>>>

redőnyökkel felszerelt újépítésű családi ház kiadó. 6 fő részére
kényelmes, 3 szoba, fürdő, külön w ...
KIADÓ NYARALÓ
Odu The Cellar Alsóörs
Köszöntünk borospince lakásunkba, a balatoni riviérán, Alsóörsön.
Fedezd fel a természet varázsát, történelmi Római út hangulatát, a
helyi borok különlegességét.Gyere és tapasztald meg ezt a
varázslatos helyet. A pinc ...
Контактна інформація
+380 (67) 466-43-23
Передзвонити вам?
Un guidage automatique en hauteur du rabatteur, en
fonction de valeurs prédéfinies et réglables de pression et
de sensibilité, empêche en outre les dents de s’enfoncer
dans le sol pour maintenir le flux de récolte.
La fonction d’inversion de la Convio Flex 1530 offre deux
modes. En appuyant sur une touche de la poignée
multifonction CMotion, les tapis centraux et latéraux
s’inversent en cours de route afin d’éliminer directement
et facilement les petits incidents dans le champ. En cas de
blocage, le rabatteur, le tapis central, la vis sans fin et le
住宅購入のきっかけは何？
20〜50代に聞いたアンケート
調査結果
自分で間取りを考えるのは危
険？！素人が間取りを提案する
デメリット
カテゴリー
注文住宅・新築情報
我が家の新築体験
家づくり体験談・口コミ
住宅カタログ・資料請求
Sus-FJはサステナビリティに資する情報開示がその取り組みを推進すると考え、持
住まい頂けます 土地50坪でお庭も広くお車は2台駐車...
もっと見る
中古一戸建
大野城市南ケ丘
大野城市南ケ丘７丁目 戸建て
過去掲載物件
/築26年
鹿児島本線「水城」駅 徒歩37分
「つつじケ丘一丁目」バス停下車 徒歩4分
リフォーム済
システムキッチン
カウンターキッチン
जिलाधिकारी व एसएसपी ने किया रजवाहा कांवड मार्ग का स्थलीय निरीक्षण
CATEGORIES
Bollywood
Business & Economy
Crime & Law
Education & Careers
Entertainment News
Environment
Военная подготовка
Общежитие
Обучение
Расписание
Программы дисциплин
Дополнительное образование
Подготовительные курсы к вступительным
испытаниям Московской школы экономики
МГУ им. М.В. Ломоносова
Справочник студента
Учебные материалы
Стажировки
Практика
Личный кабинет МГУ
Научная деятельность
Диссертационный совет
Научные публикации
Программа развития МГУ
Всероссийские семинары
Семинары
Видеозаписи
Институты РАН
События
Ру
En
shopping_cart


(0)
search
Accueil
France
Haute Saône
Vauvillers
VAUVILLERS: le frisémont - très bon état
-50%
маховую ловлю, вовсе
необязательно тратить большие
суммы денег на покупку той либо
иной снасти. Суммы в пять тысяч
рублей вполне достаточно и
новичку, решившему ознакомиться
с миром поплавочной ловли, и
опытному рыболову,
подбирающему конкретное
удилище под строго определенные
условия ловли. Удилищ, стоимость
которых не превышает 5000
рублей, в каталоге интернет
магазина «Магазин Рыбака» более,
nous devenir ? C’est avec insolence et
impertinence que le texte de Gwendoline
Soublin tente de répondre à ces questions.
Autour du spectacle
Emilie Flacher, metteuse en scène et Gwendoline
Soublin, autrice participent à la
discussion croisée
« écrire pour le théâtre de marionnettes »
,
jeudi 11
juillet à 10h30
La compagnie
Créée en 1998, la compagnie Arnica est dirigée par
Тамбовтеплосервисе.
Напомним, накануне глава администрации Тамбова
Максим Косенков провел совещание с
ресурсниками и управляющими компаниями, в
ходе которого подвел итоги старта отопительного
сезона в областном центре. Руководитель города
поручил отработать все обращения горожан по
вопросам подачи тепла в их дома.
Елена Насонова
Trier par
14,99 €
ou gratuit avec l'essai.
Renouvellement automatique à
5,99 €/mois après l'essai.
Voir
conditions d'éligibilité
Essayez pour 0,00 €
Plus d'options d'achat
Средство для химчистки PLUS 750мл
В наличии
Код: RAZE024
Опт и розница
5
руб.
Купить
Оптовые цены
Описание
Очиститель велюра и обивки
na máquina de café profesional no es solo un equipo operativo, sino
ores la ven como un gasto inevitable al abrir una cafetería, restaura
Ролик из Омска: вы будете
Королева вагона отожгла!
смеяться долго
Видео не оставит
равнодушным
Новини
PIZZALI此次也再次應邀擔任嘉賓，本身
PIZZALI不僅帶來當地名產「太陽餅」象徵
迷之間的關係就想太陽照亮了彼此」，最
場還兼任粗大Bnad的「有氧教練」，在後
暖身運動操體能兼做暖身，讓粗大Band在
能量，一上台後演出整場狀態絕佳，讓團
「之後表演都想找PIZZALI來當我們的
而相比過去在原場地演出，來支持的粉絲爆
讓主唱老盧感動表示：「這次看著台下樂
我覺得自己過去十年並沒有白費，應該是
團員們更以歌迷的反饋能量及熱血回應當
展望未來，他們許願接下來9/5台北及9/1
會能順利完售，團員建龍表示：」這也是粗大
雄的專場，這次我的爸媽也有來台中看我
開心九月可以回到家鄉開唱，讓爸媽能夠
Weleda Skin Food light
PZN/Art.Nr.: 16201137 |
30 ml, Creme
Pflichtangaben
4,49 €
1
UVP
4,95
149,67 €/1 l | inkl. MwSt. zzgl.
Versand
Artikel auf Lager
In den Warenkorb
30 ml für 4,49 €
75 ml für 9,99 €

<<<

**Activity:** Return word for word the lines above from the line with "Fedezd fel a" to the line with "multifonction CMotion, les", including both and leaving out all others.

**Response:**
Fedezd fel a természet varázsát, történelmi Római út hangulatát, a
helyi borok különlegességét.Gyere és tapasztald meg ezt a
varázslatos helyet. A pinc ...
Контактна інформація
+380 (67) 466-43-23
Передзвонити вам?
Un guidage automatique en hauteur du rabatteur, en
fonction de valeurs prédéfinies et réglables de pression et
de sensibilité, empêche en outre les dents de s’enfoncer
dans le sol pour maintenir le flux de récolte.
La fonction d’inversion de la Convio Flex 1530 offre deux
modes. En appuyant sur une touche de la poignée
multifonction CMotion, les tapis centraux et latéraux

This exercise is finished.